Ces oiseaux migrateurs timides brillent le plus à l'aube si vous avez la chance de les apercevoir

Se laisser embobiner par la bague ouzel devient un rituel printanier exaspérant. Il y a une génération, ces soi-disant « merles des montagnes » pouvaient être comptés par douzaines, migrant à travers le sud de l’Angleterre vers les aires de nidification scandinaves. Les collines herbeuses s’étendant du Dorset à la Humber offraient aux ouzels solitude et subsistance pour récupérer lors de vols épiques. Et ils sont devenus des lieux légendaires pour rencontrer ces oiseaux énigmatiques.

Il y avait un piège. Les Ouzels – le mot dérive d’Amsel, qui signifie merle en allemand – sont peut-être étroitement liés au favori du jardin, mais leur timidité obsessionnelle a laissé les ornithologues amateurs face à des escarpements escarpés où seuls les moutons au pied sûr osent marcher. Le prix attendu a toujours été immense. Peu d’oiseaux brillent plus à l’aube ou au crépuscule que les ouzels mâles, affichant des ailes argentées et des gorgerins en demi-lune scintillants. Les femelles dans des tons dilués de café et de crème suscitent la chair de poule.

Malheureusement, les rencontres lors des escales traditionnelles deviennent intermittentes et inquiétantes. Le printemps 2025 a été la première fois depuis des décennies que j’ai raté une communion en anneau ouzel dans les collines des Chilterns.

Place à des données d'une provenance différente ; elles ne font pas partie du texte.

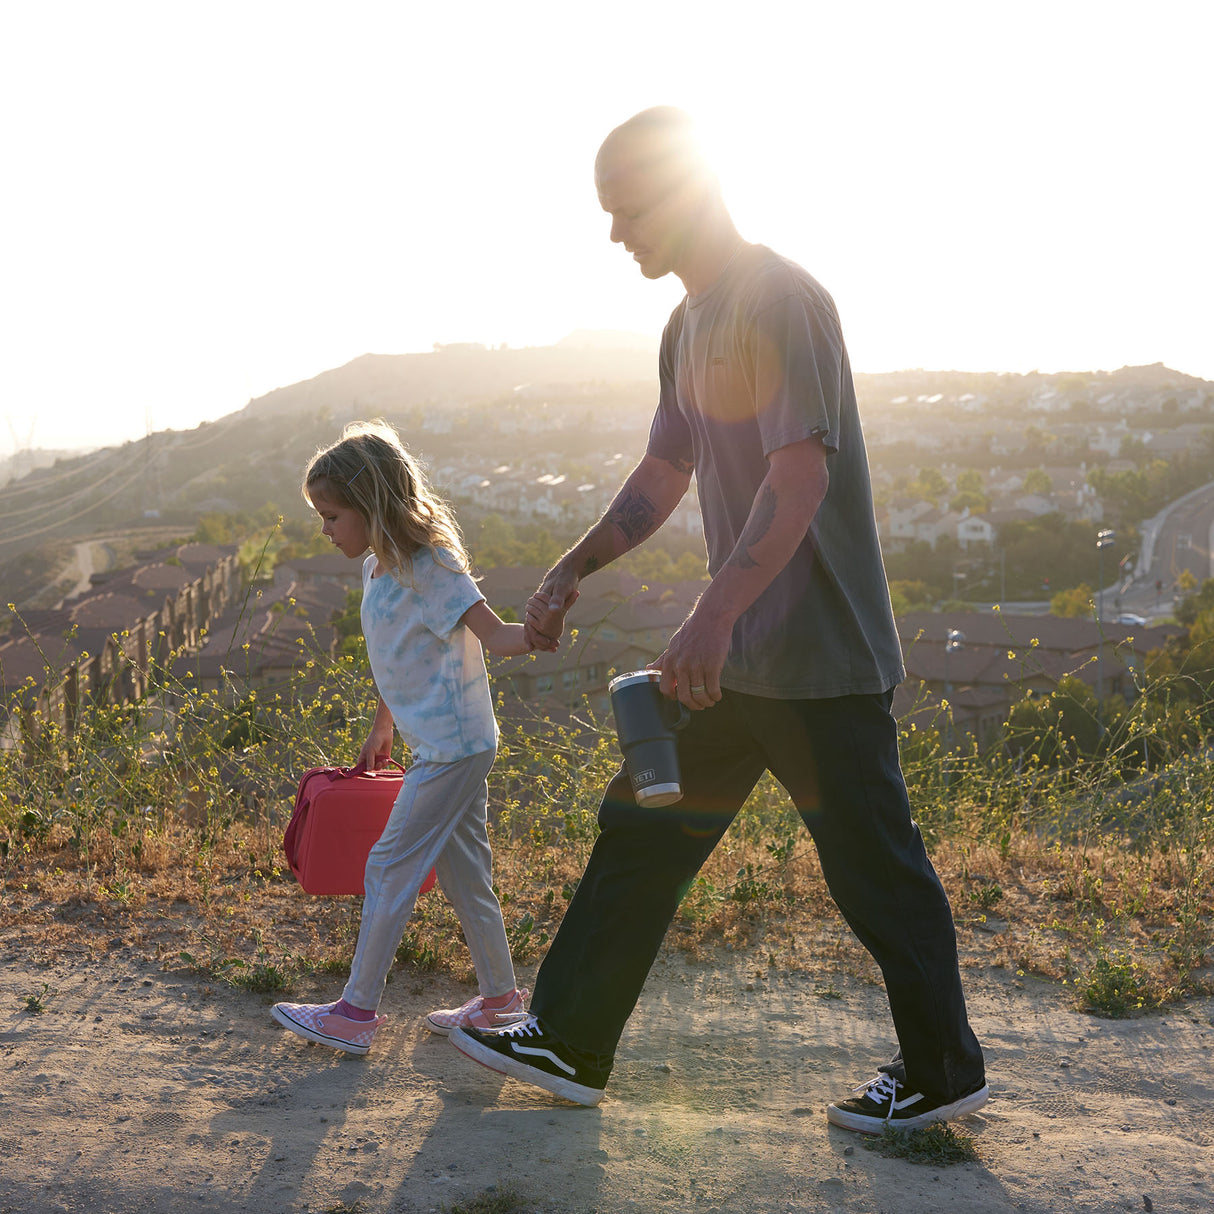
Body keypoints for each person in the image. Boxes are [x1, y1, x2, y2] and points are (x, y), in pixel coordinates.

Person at [449, 107, 988, 1132]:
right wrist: (573, 565)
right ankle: (569, 1034)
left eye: (626, 211)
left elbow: (796, 479)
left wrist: (705, 614)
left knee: (874, 874)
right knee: (640, 827)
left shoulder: (779, 300)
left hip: (819, 657)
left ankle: (943, 1066)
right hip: (735, 660)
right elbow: (664, 468)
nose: (616, 236)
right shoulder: (687, 323)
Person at [271, 420, 541, 1054]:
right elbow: (398, 656)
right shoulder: (377, 567)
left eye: (332, 515)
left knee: (389, 865)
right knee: (465, 874)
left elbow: (496, 635)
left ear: (371, 508)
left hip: (453, 747)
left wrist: (539, 629)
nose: (326, 527)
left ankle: (354, 1014)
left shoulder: (433, 565)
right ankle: (501, 1001)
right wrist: (382, 722)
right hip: (445, 744)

Est-ce dû à la malchance, à mon manque d’efforts soutenus pour escalader des pentes abruptes, ou est-ce que quelque chose ne va pas chez ces oiseaux les plus secrets ?

Le mois dernier, le Breeding Bird Survey a révélé un déclin de 25 % parmi les ouzels nicheurs britanniques au cours de la dernière décennie, laissant moins de 7 000 couples dispersés du Dartmoor au Pays de Galles, dans les Pennines et en Écosse.

Les raisons ne sont pas claires, mais les perturbations humaines liées aux activités de loisirs, la perte des zones d’alimentation hivernale des forêts de genévriers en Espagne et au Maroc et le changement climatique sont des facteurs possibles. Des dynamiques similaires affectent-elles les ouzels scandinaves qui traversent le sud de l’Angleterre ?

Après l’échec de l’année dernière et une douzaine de tentatives infructueuses en avril dernier, j’étais résigné à un nouvel échec. Puis est venu un avertissement d’un ami. Un couple s’abritait sur une pente de craie à 20 minutes de chez eux. Eurêka !

Dans la lumière mielleuse du soir, un mâle et une femelle fauve recouverts de mithril se nourrissaient aux côtés d’un troupeau de lapins, inconscients de mes yeux ravis. C’est toujours une joie de parcourir les ouzels.